In the first part of this work, a classification for PNGases has been proposed, dividing these enzymes into three types based on their primary amino acid sequence, and also on their subcellular localisation, phylogenetic distribution (to date) and physiological function (if known). It appears that the three PNGase-types developed by convergent evolution. Gene expression studies for one putative type I (Deinococcus radiodurans) and two putative type II (Aspergillus niger, Streptomyces avermitilis) PNGases showed that these proteins were expressed in their native organisms.

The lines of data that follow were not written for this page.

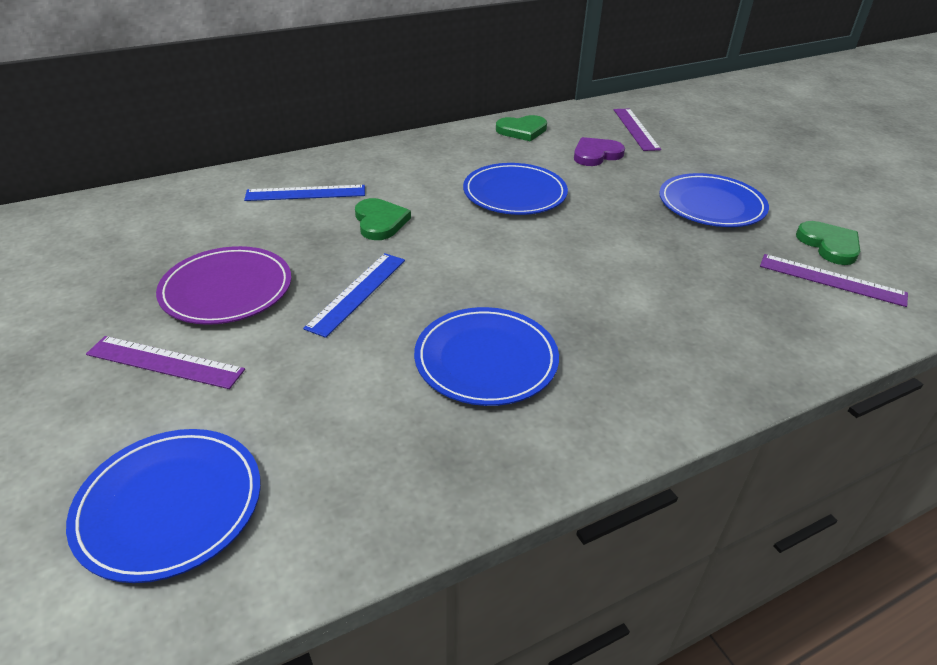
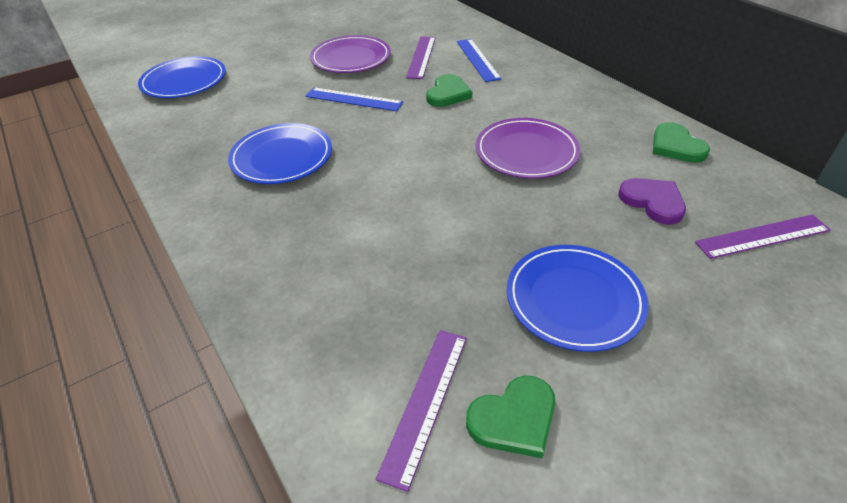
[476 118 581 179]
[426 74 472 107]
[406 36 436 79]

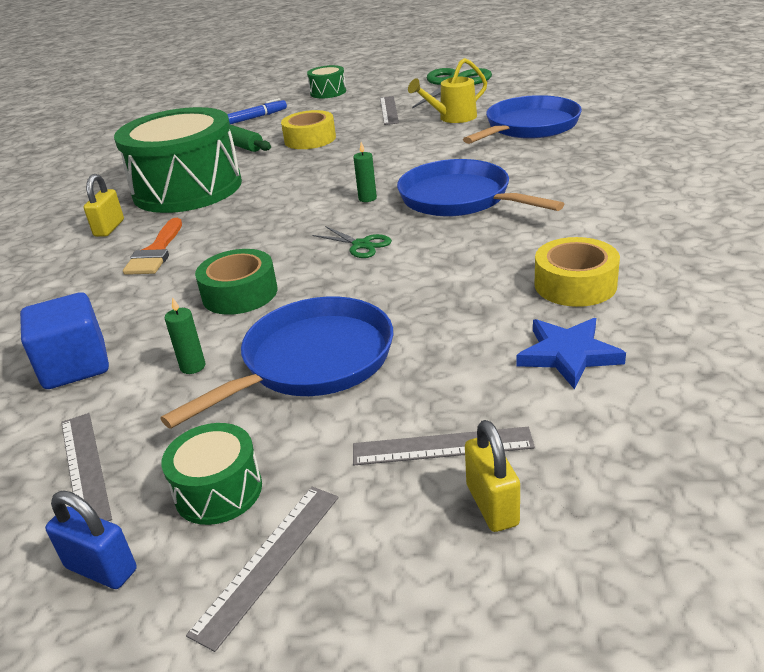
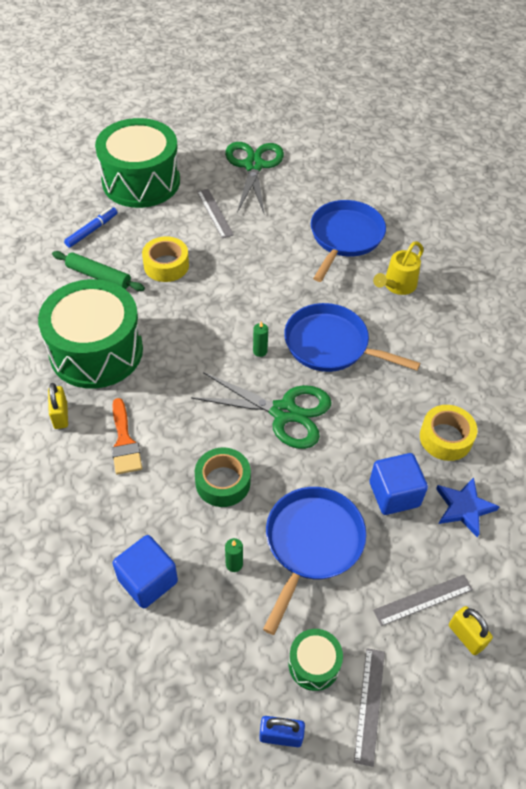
[373 241 424 295]
[95 118 180 208]
[191 372 332 449]
[61 413 112 521] (first image)
[369 453 428 515]

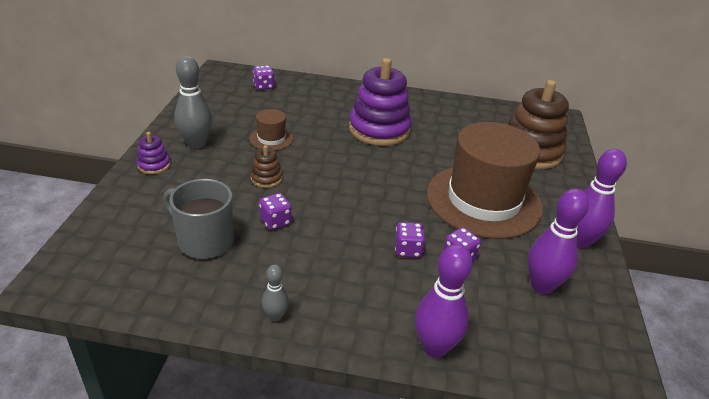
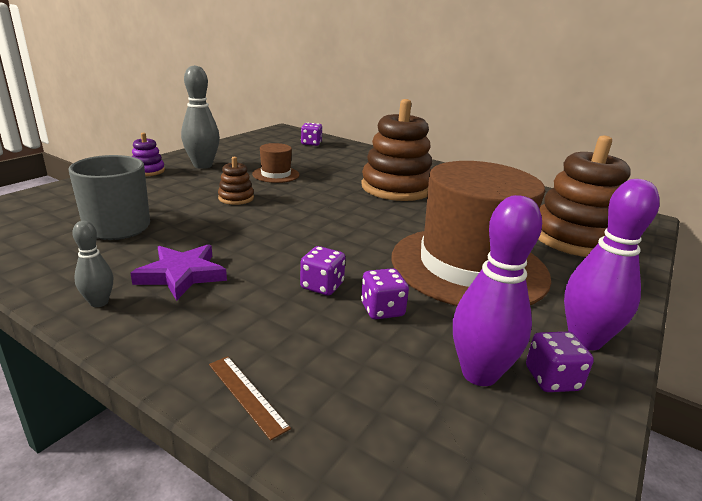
[361 99 432 201]
[526 332 594 392]
[209 356 291 440]
[130 244 227 301]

Recombinant expression of these proteins and the putative PNGase from Sulfolobus solfataricus yielded soluble protein for the S. avermitilis and D. radiodurans proteins and PNGase activity could be shown once for the latter enzyme.
In the second part of this work, site-specific mutants of PNGase F, the only characterised type I PNGase to date, were generated, expressed and characterised using enzyme kinetic methods. From the kinetic results obtained here, a catalytic mechanism can be proposed for PNGase F. In this mechanism a bound water molecule acts as the nucleophile after being activated by the abstraction of a proton by a conserved glutamate residue. The carbonyl carbon of the scissile bond is primed for the nucleophilic attack by another conserved residue, Arg248, probably by the donation of a proton.
A 1.57 Å crystal structure of the recombinant wildtype PNGase F that has three glycerol molecules non-covalently bound in the active site is also presented. This crystallographic analysis shows that the recombinant protein has a structure identical to that of the native protein, validating the basis of the kinetic studies, and showing why glycerol acts as an inhibitor of this enzyme.